Tolhuis, kiele, kiele...
25 juli 2012 - Joost Groeneboer
Altijd als ik ze vol overgave zie dansen, de mannen supergeconcentreerd en de vrouwen in katzwijm tegen hun schouder gevleid, een gelukzalige glimlach op het gezicht, neem ik me voor deze verleidelijke dans te gaan leren. Wat me er totnogtoe van weerhield is dat tango niet de makkelijkste dans schijnt te zijn en dat je er veel tijd in moet steken. Fanatieke dansers vertrekken drie, vier keer per week rechtstreeks van werk naar een tangosalon, ergens in het land. Tango is een verslaving.
Maar eindelijk komt het er dan van. Martha Luz en ik hebben onze eerste tangoles. In de Tolhuistuin in Amsterdam-Noord. Een historische plek, want in de tijd dat er vanwege de zedelijkheid in de hoofdstad niet in het openbaar mocht worden gedanst, trokken de Amsterdammers ’s zomers massaal met het pondje het IJ over naar de Tolhuistuin en andere lustoorden buiten de stadsgrens. Daar kon je vrijuit van de muziek genieten, lekker dansen en wie weet een vrijer opdoen. Een bekende hit was Leon Boedels’ Tolhuis, kiele, kiele Tolhuis. Nog geen honderd meter van de Tolhuistuin verwijderd, kon het publiek in 1913 – nadat de dans eerder in Den Haag was gedemonstreerd – voor de allereerste keer in Nederland zelf tangodansen. In een Belgische danstent die op het lunapark naast de scheepvaarttentoonstelling ENTOS stond. Op een draaiende dansvloer nog wel.

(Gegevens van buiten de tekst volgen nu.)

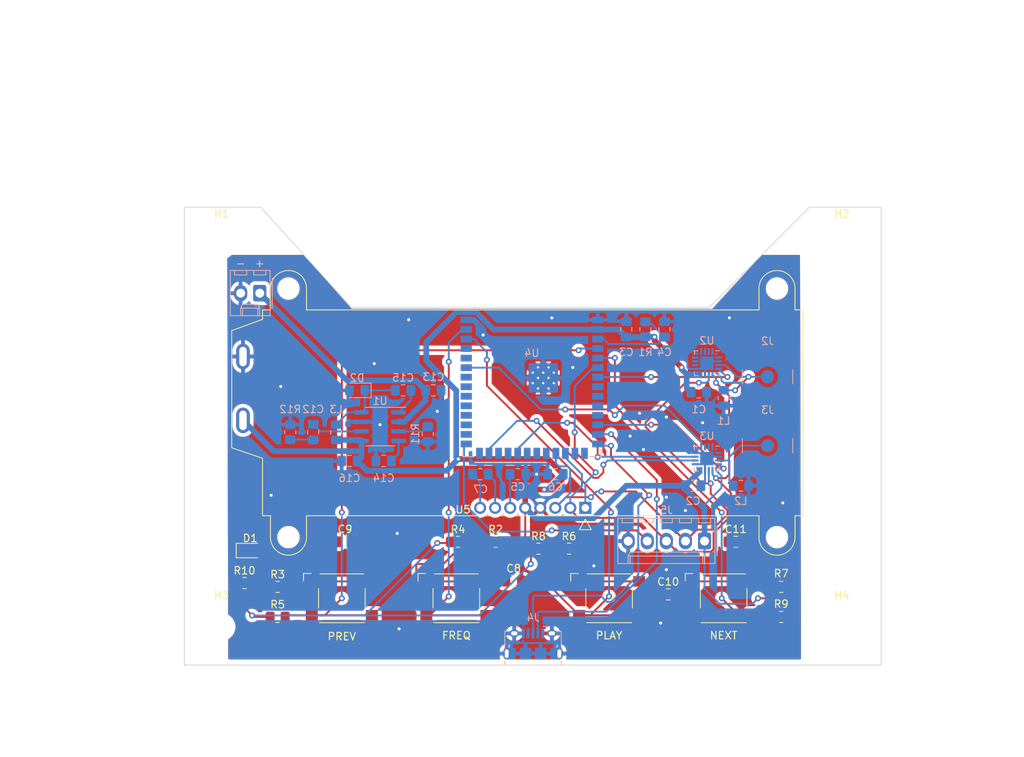
<source format=kicad_pcb>
(kicad_pcb (version 20221018) (generator pcbnew)

  (general
    (thickness 1.6)
  )

  (paper "A4")
  (title_block
    (title "Phone Audio FM Transmitter")
    (date "2023-03-05")
    (rev "1")
    (company "Team 18")
  )

  (layers
    (0 "F.Cu" signal)
    (31 "B.Cu" signal)
    (32 "B.Adhes" user "B.Adhesive")
    (33 "F.Adhes" user "F.Adhesive")
    (34 "B.Paste" user)
    (35 "F.Paste" user)
    (36 "B.SilkS" user "B.Silkscreen")
    (37 "F.SilkS" user "F.Silkscreen")
    (38 "B.Mask" user)
    (39 "F.Mask" user)
    (40 "Dwgs.User" user "User.Drawings")
    (41 "Cmts.User" user "User.Comments")
    (42 "Eco1.User" user "User.Eco1")
    (43 "Eco2.User" user "User.Eco2")
    (44 "Edge.Cuts" user)
    (45 "Margin" user)
    (46 "B.CrtYd" user "B.Courtyard")
    (47 "F.CrtYd" user "F.Courtyard")
    (48 "B.Fab" user)
    (49 "F.Fab" user)
    (50 "User.1" user)
    (51 "User.2" user)
    (52 "User.3" user)
    (53 "User.4" user)
    (54 "User.5" user)
    (55 "User.6" user)
    (56 "User.7" user)
    (57 "User.8" user)
    (58 "User.9" user)
  )

  (setup
    (stackup
      (layer "F.SilkS" (type "Top Silk Screen"))
      (layer "F.Paste" (type "Top Solder Paste"))
      (layer "F.Mask" (type "Top Solder Mask") (thickness 0.01))
      (layer "F.Cu" (type "copper") (thickness 0.035))
      (layer "dielectric 1" (type "core") (thickness 1.51) (material "FR4") (epsilon_r 4.5) (loss_tangent 0.02))
      (layer "B.Cu" (type "copper") (thickness 0.035))
      (layer "B.Mask" (type "Bottom Solder Mask") (thickness 0.01))
      (layer "B.Paste" (type "Bottom Solder Paste"))
      (layer "B.SilkS" (type "Bottom Silk Screen"))
      (copper_finish "None")
      (dielectric_constraints no)
    )
    (pad_to_mask_clearance 0)
    (pcbplotparams
      (layerselection 0x00010fc_ffffffff)
      (plot_on_all_layers_selection 0x0000000_00000000)
      (disableapertmacros false)
      (usegerberextensions false)
      (usegerberattributes true)
      (usegerberadvancedattributes true)
      (creategerberjobfile true)
      (dashed_line_dash_ratio 12.000000)
      (dashed_line_gap_ratio 3.000000)
      (svgprecision 4)
      (plotframeref false)
      (viasonmask false)
      (mode 1)
      (useauxorigin false)
      (hpglpennumber 1)
      (hpglpenspeed 20)
      (hpglpendiameter 15.000000)
      (dxfpolygonmode true)
      (dxfimperialunits true)
      (dxfusepcbnewfont true)
      (psnegative false)
      (psa4output false)
      (plotreference true)
      (plotvalue true)
      (plotinvisibletext false)
      (sketchpadsonfab false)
      (subtractmaskfromsilk false)
      (outputformat 1)
      (mirror false)
      (drillshape 1)
      (scaleselection 1)
      (outputdirectory "")
    )
  )

  (net 0 "")
  (net 1 "GND")
  (net 2 "+3.3V")
  (net 3 "Net-(U4-EN)")
  (net 4 "Net-(U5-VOUT)")
  (net 5 "Net-(U5-C1+)")
  (net 6 "Net-(U5-C1-)")
  (net 7 "Net-(C8-Pad1)")
  (net 8 "Net-(C9-Pad1)")
  (net 9 "Net-(C10-Pad1)")
  (net 10 "Net-(C11-Pad1)")
  (net 11 "Net-(U1-COMP)")
  (net 12 "Net-(C12-Pad2)")
  (net 13 "Net-(J1-Pin_1)")
  (net 14 "Net-(U1-SS)")
  (net 15 "Net-(U1-BOOT)")
  (net 16 "Net-(D2-K)")
  (net 17 "Net-(D1-A)")
  (net 18 "Net-(J2-In)")
  (net 19 "Net-(J3-In)")
  (net 20 "unconnected-(J4-VBUS-Pad1)")
  (net 21 "/USB_D-")
  (net 22 "/USB_D+")
  (net 23 "unconnected-(J4-ID-Pad4)")
  (net 24 "/I2C_SDA")
  (net 25 "/I2C_SCL")
  (net 26 "/User Interface/BOOT")
  (net 27 "/User Interface/CHANGE_FREQ")
  (net 28 "/User Interface/PREV")
  (net 29 "/User Interface/PLAY{slash}PAUSE")
  (net 30 "/User Interface/NEXT")
  (net 31 "Net-(U1-ROSC)")
  (net 32 "unconnected-(U2-NC-Pad1)")
  (net 33 "unconnected-(U2-FMI-Pad2)")
  (net 34 "/RX_RST")
  (net 35 "unconnected-(U2-ROUT-Pad13)")
  (net 36 "unconnected-(U2-LOUT-Pad14)")
  (net 37 "unconnected-(U2-DOUT-Pad15)")
  (net 38 "unconnected-(U2-GPO3{slash}DCLK-Pad17)")
  (net 39 "unconnected-(U2-GPO2{slash}~{INT}-Pad18)")
  (net 40 "unconnected-(U2-GPO1-Pad19)")
  (net 41 "unconnected-(U2-NC-Pad20)")
  (net 42 "unconnected-(U3-NC-Pad1)")
  (net 43 "unconnected-(U3-NC-Pad2)")
  (net 44 "/TX_RST")
  (net 45 "/I2S_DATA")
  (net 46 "/I2S_LRCLK")
  (net 47 "/I2S_BCLK")
  (net 48 "unconnected-(U3-GPO2{slash}~{INT}-Pad18)")
  (net 49 "unconnected-(U3-GPO1-Pad19)")
  (net 50 "unconnected-(U3-NC-Pad20)")
  (net 51 "/User Interface/DISP_RST")
  (net 52 "unconnected-(U4-IO15-Pad8)")
  (net 53 "unconnected-(U4-IO16-Pad9)")
  (net 54 "unconnected-(U4-IO17-Pad10)")
  (net 55 "unconnected-(U4-IO18-Pad11)")
  (net 56 "unconnected-(U4-IO3-Pad15)")
  (net 57 "unconnected-(U4-IO46-Pad16)")
  (net 58 "unconnected-(U4-IO11-Pad19)")
  (net 59 "unconnected-(U4-IO12-Pad20)")
  (net 60 "unconnected-(U4-IO13-Pad21)")
  (net 61 "unconnected-(U4-IO21-Pad23)")
  (net 62 "unconnected-(U4-IO47-Pad24)")
  (net 63 "unconnected-(U4-IO45-Pad26)")
  (net 64 "unconnected-(U4-IO35-Pad28)")
  (net 65 "unconnected-(U4-IO36-Pad29)")
  (net 66 "unconnected-(U4-IO37-Pad30)")
  (net 67 "unconnected-(U4-IO38-Pad31)")
  (net 68 "unconnected-(U4-IO39-Pad32)")
  (net 69 "unconnected-(U4-IO40-Pad33)")
  (net 70 "unconnected-(U4-IO41-Pad34)")
  (net 71 "unconnected-(U4-RXD0-Pad36)")
  (net 72 "unconnected-(U4-TXD0-Pad37)")

  (footprint "Resistor_SMD:R_0805_2012Metric_Pad1.20x1.40mm_HandSolder" (layer "F.Cu") (at 116.586 94.488))

  (footprint "MountingHole:MountingHole_3.2mm_M3" (layer "F.Cu") (at 113.538 100.33))

  (footprint "Resistor_SMD:R_0805_2012Metric_Pad1.20x1.40mm_HandSolder" (layer "F.Cu") (at 188 99 180))

  (footprint "Capacitor_SMD:C_0805_2012Metric_Pad1.18x1.45mm_HandSolder" (layer "F.Cu") (at 181.9625 89))

  (footprint "MountingHole:MountingHole_3.2mm_M3" (layer "F.Cu") (at 113.538 49.53))

  (footprint "MountingHole:MountingHole_3.2mm_M3" (layer "F.Cu") (at 196.088 49.53))

  (footprint "Resistor_SMD:R_0805_2012Metric_Pad1.20x1.40mm_HandSolder" (layer "F.Cu") (at 188 95 180))

  (footprint "Resistor_SMD:R_0805_2012Metric_Pad1.20x1.40mm_HandSolder" (layer "F.Cu") (at 145 89))

  (footprint "Capacitor_SMD:C_0805_2012Metric_Pad1.18x1.45mm_HandSolder" (layer "F.Cu") (at 152.4 94.234))

  (footprint "Resistor_SMD:R_0805_2012Metric_Pad1.20x1.40mm_HandSolder" (layer "F.Cu") (at 159.766 89.916))

  (footprint "Button_Switch_SMD:SW_SPST_Omron_B3FS-101xP" (layer "F.Cu") (at 180.34 96.52))

  (footprint "Resistor_SMD:R_0805_2012Metric_Pad1.20x1.40mm_HandSolder" (layer "F.Cu") (at 155.702 89.916))

  (footprint "Display:NHD-C0220BiZ" (layer "F.Cu") (at 154.94 68.58))

  (footprint "Button_Switch_SMD:SW_SPST_Omron_B3FS-101xP" (layer "F.Cu") (at 129.54 96.52))

  (footprint "Button_Switch_SMD:SW_SPST_Omron_B3FS-101xP" (layer "F.Cu") (at 144.78 96.52))

  (footprint "Capacitor_SMD:C_0805_2012Metric_Pad1.18x1.45mm_HandSolder" (layer "F.Cu") (at 172.9625 96))

  (footprint "Resistor_SMD:R_0805_2012Metric_Pad1.20x1.40mm_HandSolder" (layer "F.Cu") (at 150 89))

  (footprint "Resistor_SMD:R_0805_2012Metric_Pad1.20x1.40mm_HandSolder" (layer "F.Cu") (at 121 95))

  (footprint "LED_SMD:LED_0805_2012Metric_Pad1.15x1.40mm_HandSolder" (layer "F.Cu") (at 117.348 90.17))

  (footprint "MountingHole:MountingHole_3.2mm_M3" (layer "F.Cu") (at 196.088 100.33))

  (footprint "Resistor_SMD:R_0805_2012Metric_Pad1.20x1.40mm_HandSolder" (layer "F.Cu") (at 121 99))

  (footprint "Capacitor_SMD:C_0805_2012Metric_Pad1.18x1.45mm_HandSolder" (layer "F.Cu") (at 129.9625 89))

  (footprint "Button_Switch_SMD:SW_SPST_Omron_B3FS-101xP" (layer "F.Cu") (at 165.1 96.52))

  (footprint "Capacitor_SMD:C_0805_2012Metric_Pad1.18x1.45mm_HandSolder" (layer "B.Cu") (at 172.466 60.706 -90))

  (footprint "Capacitor_SMD:C_0805_2012Metric_Pad1.18x1.45mm_HandSolder" (layer "B.Cu") (at 152.9625 80))

  (footprint "Capacitor_SMD:C_0805_2012Metric_Pad1.18x1.45mm_HandSolder" (layer "B.Cu") (at 130.556 78.232 180))

  (footprint "Resistor_SMD:R_0805_2012Metric_Pad1.20x1.40mm_HandSolder" (layer "B.Cu") (at 140.97 74.66 -90))

  (footprint "Capacitor_SMD:C_0805_2012Metric_Pad1.18x1.45mm_HandSolder" (layer "B.Cu") (at 125.73 74.4005 -90))

  (footprint "Inductor_SMD:L_0805_2012Metric_Pad1.15x1.40mm_HandSolder" (layer "B.Cu") (at 182.626 81.534 180))

  (footprint "Diode_SMD:D_0805_2012Metric_Pad1.15x1.40mm_HandSolder" (layer "B.Cu") (at 131.572 68.834 180))

  (footprint "Inductor_SMD:L_0805_2012Metric_Pad1.15x1.40mm_HandSolder" (layer "B.Cu") (at 128.778 74.422 -90))

  (footprint "Connector_USB:USB_Micro-B_Amphenol_10118194_Horizontal" (layer "B.Cu") (at 154.98 102.586 180))

  (footprint "Capacitor_SMD:C_0805_2012Metric_Pad1.18x1.45mm_HandSolder" (layer "B.Cu") (at 157.9625 80))

  (footprint "Connector_Coaxial:SMA_Amphenol_132134-10_Vertical" (layer "B.Cu") (at 186.182 67.03 180))

  (footprint "Capacitor_SMD:C_0805_2012Metric_Pad1.18x1.45mm_HandSolder" (layer "B.Cu") (at 167.386 60.706 -90))

  (footprint "Connector_Molex:Molex_KK-254_AE-6410-02A_1x02_P2.54mm_Vertical" (layer "B.Cu") (at 118.618 55.9 180))

  (footprint "Capacitor_SMD:C_0805_2012Metric_Pad1.18x1.45mm_HandSolder" (layer "B.Cu") (at 176.276 81.534 180))

  (footprint "Package_DFN_QFN:SiliconLabs_QFN-20-1EP_3x3mm_P0.5mm_EP1.8x1.8mm" (layer "B.Cu") (at 178.112 77.92 180))

  (footprint "Capacitor_SMD:C_0805_2012Metric_Pad1.18x1.45mm_HandSolder" (layer "B.Cu") (at 147.9625 80 180))

  (footprint "RF_Module:ESP32-S3-WROOM-1" (layer "B.Cu") (at 154.84 64.72 180))

  (footprint "Capacitor_SMD:C_0805_2012Metric_Pad1.18x1.45mm_HandSolder" (layer "B.Cu") (at 135.1065 78.232 180))

  (footprint "Inductor_SMD:L_0805_2012Metric_Pad1.15x1.40mm_HandSolder" (layer "B.Cu") (at 180.34 69.85 90))

  (footprint "Resistor_SMD:R_0805_2012Metric_Pad1.20x1.40mm_HandSolder" (layer "B.Cu")
    (tstamp b7df9e80-110a-4913-8d15-52767f9e3aab)
    (at 122.682 74.4005 90)
    (descr "Resistor SMD 0805 (2012 Metric), square (rectangular) end terminal, IPC_7351 nominal with elongated pad for handsoldering. (Body size source: IPC-SM-782 page 72, https://www.pcb-3d.com/wordpress/wp-content/uploads/ipc-sm-782a_amendment_1_and_2.pdf), generated with kicad-footprint-generator")
    (tags "resistor handsolder")
    (property "Sheetfile" "Phone_Audio_FM_Transmitter.kicad_sch")
    (property "Sheetname" "")
    (property "ki_description" "Resistor")
    (property "ki_keywords" "R res resistor")
    (path "/261b2994-5d50-4b76-b404-1a65c2ba5ba5")
    (attr smd)
    (fp_text reference "R12" (at 3.048 0 180) (layer "B.SilkS")
        (effects (font (size 1 1) (thickness 0.15)) (justify mirror))
      (tstamp d0335f8a-29e9-4ab1-9203-98e347ca5bff)
    )
    (fp_text value "2.2k" (at 0 -1.65 90) (layer "B.Fab")
        (effects (font (size 1 1) (thickness 0.15)) (justify mirror))
      (tstamp 5bd503d4-0e5f-4d97-9ff8-2f2c58b2e48f)
    )
    (fp_text user "${REFERENCE}" (at 0 0 90) (layer "B.Fab")
        (effects (font (size 0.5 0.5) (thickness 0.08)) (justify mirror))
      (tstamp 38498033-151f-40fd-b215-9c2afad18620)
    )
    (fp_line (start -0.227064 -0.735) (end 0.227064 -0.735)
      (stroke (width 0.12) (type solid)) (layer "B.SilkS") (tstamp 6afef7e5-1f88-4fdc-b168-cd390f4d7e0f))
    (fp_line (start -0.227064 0.735) (end 0.227064 0.735)
      (stroke (width 0.12) (type solid)) (layer "B.SilkS") (tstamp bda003ef-6a52-4dee-86a7-5cc5386ce67a))
    (fp_line (start -1.85 -0.95) (end -1.85 0.95)
      (stroke (width 0.05
... [644978 chars truncated]
</source>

De houten dansvloer van de Tolhuistuin is stukken minder luxe. We dansen op losse vlonders, die normaal gebruikt worden als de stoep opgebroken is. Je moet goed uitkijken dat je in de gaten je enkels niet verzwikt. En dan nog moet je voorzichtig om de stalen kabels van de overspanning heen laveren. Maar buiten dat valt de eerste les honderd procent mee. De tango is minder moeilijk dan gedacht, althans de basispassen die ons door Anouk en Hester van dansschool Tangotalks worden aangeleerd. Eerst alleen maar lopen, dan een glijdende pas naar links, en dan weer terug. Totdat we onder het toeziend oog van de gevorderden beginnen te dansen en de dames met veel gelach hun eerste draaitje mogen doen. Wat ons betreft: wordt vervolgd!
Deze column is eerder verschenen in Dans Magazine 4, 2011.